I don’t think that any of us truly ever becomes fully ‘grown-up,’ and everyone retains some elements of childishness throughout their entire lives. That said, being an adult means taking on adult relationships, modes of thought, and attitudes towards others. Becoming an adult means leaving one’s childishness behind and aspiring toward something better than we once were.
Part of being an adult is recognizing that other people are rarely (if ever) ‘good’ or ‘bad.’ Even people who do things we would call evil did them for reasons that they believed were truly righteous. Even Hitler believed he was bringing about a better world.
As adults, when we feel that someone else is wrong, it is easy to fall into the childish trap of demonizing the other person and thinking that they are somehow evil or malignant. The hard path is the path of being an adult, and that path requires that we confront the other individual, tell them politely and calmly what it was that they did that you found wrong, and let them explain their side of the story.
More and more, I am concerned at the future of a society that is so quick to judgment that it refuses to even listen to the other side of the story and judge that version of events on the merits of the version.

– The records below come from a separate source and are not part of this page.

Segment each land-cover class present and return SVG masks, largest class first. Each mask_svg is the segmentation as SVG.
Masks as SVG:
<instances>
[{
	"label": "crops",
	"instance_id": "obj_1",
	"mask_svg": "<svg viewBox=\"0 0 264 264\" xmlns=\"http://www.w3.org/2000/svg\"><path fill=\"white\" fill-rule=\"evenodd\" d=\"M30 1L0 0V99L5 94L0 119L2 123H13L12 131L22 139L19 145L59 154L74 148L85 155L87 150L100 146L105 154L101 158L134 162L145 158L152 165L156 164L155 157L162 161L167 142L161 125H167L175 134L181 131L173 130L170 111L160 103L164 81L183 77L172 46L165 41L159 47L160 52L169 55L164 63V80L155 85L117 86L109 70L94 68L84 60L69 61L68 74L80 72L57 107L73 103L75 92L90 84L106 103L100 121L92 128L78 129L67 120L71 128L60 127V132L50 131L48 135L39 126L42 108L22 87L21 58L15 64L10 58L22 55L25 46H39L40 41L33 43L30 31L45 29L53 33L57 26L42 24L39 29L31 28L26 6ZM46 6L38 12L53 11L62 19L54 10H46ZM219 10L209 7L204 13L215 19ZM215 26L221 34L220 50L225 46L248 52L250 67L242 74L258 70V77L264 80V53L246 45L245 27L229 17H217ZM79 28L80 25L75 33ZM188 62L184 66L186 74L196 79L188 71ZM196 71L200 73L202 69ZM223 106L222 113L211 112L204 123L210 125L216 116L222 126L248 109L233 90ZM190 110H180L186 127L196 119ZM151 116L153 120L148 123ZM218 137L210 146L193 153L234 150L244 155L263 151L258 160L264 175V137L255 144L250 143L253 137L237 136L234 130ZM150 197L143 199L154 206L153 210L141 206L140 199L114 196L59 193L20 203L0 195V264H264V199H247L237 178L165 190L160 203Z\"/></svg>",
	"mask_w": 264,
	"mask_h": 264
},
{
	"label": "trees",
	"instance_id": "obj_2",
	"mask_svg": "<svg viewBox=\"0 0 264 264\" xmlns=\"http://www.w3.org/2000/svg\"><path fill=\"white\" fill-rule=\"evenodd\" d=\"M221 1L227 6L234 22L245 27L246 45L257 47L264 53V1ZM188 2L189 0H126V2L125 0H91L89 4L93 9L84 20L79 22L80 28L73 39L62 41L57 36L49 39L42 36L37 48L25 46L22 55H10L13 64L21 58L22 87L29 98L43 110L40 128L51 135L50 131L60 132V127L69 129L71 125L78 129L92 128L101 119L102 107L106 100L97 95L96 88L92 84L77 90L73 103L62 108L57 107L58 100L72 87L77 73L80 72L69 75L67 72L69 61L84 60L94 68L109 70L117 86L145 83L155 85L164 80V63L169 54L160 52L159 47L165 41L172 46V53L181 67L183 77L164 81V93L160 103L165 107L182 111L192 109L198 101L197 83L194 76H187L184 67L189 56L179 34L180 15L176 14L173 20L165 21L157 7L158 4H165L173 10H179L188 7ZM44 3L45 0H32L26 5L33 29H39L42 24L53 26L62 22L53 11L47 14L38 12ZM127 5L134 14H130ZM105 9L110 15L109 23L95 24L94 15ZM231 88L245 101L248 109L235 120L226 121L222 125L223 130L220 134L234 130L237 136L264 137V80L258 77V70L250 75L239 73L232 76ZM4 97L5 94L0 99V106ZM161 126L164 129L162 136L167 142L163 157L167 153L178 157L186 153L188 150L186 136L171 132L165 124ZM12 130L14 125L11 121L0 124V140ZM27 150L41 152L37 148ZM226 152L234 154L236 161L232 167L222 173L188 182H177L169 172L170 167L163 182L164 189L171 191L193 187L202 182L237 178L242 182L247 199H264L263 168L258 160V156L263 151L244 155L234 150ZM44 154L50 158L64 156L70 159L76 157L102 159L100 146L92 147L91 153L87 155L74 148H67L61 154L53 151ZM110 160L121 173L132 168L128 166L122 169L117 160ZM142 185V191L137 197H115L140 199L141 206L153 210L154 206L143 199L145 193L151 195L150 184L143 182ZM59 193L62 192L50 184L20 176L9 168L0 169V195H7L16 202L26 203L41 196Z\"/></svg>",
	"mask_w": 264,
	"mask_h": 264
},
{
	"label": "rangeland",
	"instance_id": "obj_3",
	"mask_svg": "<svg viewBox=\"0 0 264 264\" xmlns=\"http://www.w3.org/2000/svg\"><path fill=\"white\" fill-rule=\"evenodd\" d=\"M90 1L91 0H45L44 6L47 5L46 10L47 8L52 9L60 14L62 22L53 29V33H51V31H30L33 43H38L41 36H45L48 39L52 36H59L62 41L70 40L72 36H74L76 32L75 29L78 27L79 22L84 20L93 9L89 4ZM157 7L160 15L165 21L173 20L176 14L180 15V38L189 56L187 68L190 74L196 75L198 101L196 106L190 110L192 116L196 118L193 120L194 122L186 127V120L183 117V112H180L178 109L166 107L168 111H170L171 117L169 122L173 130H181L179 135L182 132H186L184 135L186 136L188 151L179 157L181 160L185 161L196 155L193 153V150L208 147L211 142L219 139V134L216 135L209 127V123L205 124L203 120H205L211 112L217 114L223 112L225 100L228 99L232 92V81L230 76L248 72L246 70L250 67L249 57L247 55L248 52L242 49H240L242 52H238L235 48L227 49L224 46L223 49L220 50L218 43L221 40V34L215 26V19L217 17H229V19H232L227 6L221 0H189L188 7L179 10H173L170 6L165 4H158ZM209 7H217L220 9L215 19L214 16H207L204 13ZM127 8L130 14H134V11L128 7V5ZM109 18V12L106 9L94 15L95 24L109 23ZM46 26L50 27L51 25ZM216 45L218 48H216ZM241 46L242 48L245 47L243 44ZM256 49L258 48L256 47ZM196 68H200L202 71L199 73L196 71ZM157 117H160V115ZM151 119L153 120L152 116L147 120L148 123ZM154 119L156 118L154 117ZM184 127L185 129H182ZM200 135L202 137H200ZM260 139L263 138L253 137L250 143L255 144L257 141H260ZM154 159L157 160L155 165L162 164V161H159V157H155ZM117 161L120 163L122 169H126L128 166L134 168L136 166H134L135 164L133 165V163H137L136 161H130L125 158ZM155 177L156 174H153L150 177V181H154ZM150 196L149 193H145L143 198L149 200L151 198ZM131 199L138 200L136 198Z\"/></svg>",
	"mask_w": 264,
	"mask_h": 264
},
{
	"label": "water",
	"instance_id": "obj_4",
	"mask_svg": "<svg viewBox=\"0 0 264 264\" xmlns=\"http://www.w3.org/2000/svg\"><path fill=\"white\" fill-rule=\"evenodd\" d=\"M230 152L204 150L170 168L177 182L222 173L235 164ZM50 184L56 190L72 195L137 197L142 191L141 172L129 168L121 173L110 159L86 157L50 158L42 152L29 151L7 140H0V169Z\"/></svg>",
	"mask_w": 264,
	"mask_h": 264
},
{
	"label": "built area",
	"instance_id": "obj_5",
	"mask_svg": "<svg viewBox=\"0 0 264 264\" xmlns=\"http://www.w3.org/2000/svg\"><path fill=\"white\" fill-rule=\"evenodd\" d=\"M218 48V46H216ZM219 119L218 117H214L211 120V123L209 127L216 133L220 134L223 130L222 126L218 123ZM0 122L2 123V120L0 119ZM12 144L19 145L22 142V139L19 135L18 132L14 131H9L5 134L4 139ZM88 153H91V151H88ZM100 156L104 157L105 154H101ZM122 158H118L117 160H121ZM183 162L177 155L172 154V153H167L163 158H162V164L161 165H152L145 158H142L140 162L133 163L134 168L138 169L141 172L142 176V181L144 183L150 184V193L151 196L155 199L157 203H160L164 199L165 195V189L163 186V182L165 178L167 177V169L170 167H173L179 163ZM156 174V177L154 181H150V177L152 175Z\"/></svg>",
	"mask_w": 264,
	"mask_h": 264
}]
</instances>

A good example of this is our national epistemological crisis. The prevalence of claims for which no rational explanation is offered would be laughable except for the fact that so many people believe them. Finding the truth of a situation requires that people acknowledge that evidence and explanation are required to make something true. I find it inconceivable that people planning on entering a career in our national truth-finding enterprise for interpersonal conflicts (the legal system) sometimes find themselves making exceptions to the norms and premises which underlie the very system they plan on working for. And yet, I am confronted with people who believe in things like leprechauns, demons, magic crystals, and aura-cleansing.
When people jump to a conclusion without weighing the evidence, there is little to restrain them to a set of conclusions even remotely close to the actual one. Offhand observations about emotional states somehow are transformed into personal attacks. Discussions about the wrongness of governmental policies become grounds for accusations of anti-Semitism.
When will people learn that evidence must be the basis for conclusions about reality? It isn’t just a coincidence that non-evidence based conclusions held sway over humanity for all of recorded history until the Enlightenment when a few rationalists got the idea that reaching conclusions without evidentiary warrant hadn’t progressed humankind very far. In the past 300 years, evidence-based thought has progressed humankind at a rate far exceeding all of human history prior to the Enlightenment.
Even I have been guilty of reverting to my childishness and holding on to reactionary perceptions. Sometimes it may be difficult to avoid demonizing people for their perceived faults, but as adults it falls upon us to talk to the person and see whether our perceptions of them have been flawed. However, as adults, it is incumbent upon us to put aside the trivialities of childhood and treat other people as adults.